ACORDA, GENTE!

03/04/2008
by mgomide3

É generalizada a dúvida sobre se as atividades humanas estão degradando o nosso meio ambiente, isto é, a atmosfera, as águas, as terras, com conseqüências diversas advindas do desequilíbrio entre as partes, que são interdependentes. Não vamos dizer que sim nem que não. Entendemos que cada humano deve fazer a sua própria análise dos fatos e tirar suas próprias  conclusões. Devemos extrair da ciência as informações que ela tem condições de nos fornecer, nunca as opiniões de seus profissionais, pois em geral são elas conflitantes e carregam índoles humanas. Recentemente um geneticista sul-coreano confessou que falseou informes científicos para ficar em evidência perante o mundo. É célebre a farsa forjada por dois cientistas paleontólogos ingleses, apresentando o elo perdido dos humanos com o crânio de “homem de Piltdown”.

[…]

Em tempos passados, qualquer dúvida era aclarada pela palavra divina, proferida pelos sacerdotes. Em tempos mais recentes firmou-se a convicção de que a ciência explica tudo. E o prestígio dos cientistas elevou-se no conceito coletivo, adquirindo foros de conhecedores das verdades. Com a descoberta de novos rumos da ciência, com a Lei da Relatividade, saiu do pedestal a física newtoniana. Recentemente aquela se viu abalada pelas insuspeitadas descobertas da Mecânica Quântica.
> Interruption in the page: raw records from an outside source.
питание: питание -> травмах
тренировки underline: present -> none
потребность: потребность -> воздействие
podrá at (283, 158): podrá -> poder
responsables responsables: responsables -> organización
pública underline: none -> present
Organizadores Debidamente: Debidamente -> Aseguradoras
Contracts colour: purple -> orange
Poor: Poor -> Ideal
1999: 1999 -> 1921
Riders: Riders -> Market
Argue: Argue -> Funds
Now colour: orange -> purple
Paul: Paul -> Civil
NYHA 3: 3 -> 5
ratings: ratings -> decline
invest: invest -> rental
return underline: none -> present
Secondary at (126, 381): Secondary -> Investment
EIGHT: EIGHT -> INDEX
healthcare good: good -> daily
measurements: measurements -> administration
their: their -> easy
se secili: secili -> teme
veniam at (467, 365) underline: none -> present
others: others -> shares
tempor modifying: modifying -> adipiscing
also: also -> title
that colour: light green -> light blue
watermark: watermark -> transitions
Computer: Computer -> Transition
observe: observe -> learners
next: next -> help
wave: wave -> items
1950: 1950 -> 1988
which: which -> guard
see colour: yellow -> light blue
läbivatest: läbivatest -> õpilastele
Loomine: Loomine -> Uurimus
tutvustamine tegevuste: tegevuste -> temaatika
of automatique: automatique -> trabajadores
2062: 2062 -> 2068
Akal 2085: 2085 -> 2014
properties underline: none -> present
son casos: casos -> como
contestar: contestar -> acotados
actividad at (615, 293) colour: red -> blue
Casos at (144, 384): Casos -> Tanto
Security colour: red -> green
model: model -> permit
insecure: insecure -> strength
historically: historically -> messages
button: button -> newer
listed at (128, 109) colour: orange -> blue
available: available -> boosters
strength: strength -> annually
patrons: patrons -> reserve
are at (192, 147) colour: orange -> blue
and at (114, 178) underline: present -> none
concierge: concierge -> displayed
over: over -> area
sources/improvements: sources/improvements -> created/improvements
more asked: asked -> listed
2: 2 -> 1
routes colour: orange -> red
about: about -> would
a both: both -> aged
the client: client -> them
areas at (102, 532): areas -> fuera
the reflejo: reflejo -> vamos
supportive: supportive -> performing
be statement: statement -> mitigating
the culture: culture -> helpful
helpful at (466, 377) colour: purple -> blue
Entendemos que devemos enxergar o planeta como um todo, sem nos atermos a suas partes. Ele é um conjunto em constante busca de equilíbrio pois as relações de seus componentes naturais são muito frágeis. Para melhor entendimento, devemos lembrar que o mundo não foi sempre assim. Há 3,7 bilhões de anos, surgiram os primeiros seres vivos e viviam numa atmosfera prevalente de metano. Eram bactérias anaeróbias que nas suas ações metabolizantes desprendiam oxigênio. Sua quantidade foi tão grande e por tanto tempo que nos brindou essa quantidade enorme de oxigênio, propiciando aos humanos essa civilização atual.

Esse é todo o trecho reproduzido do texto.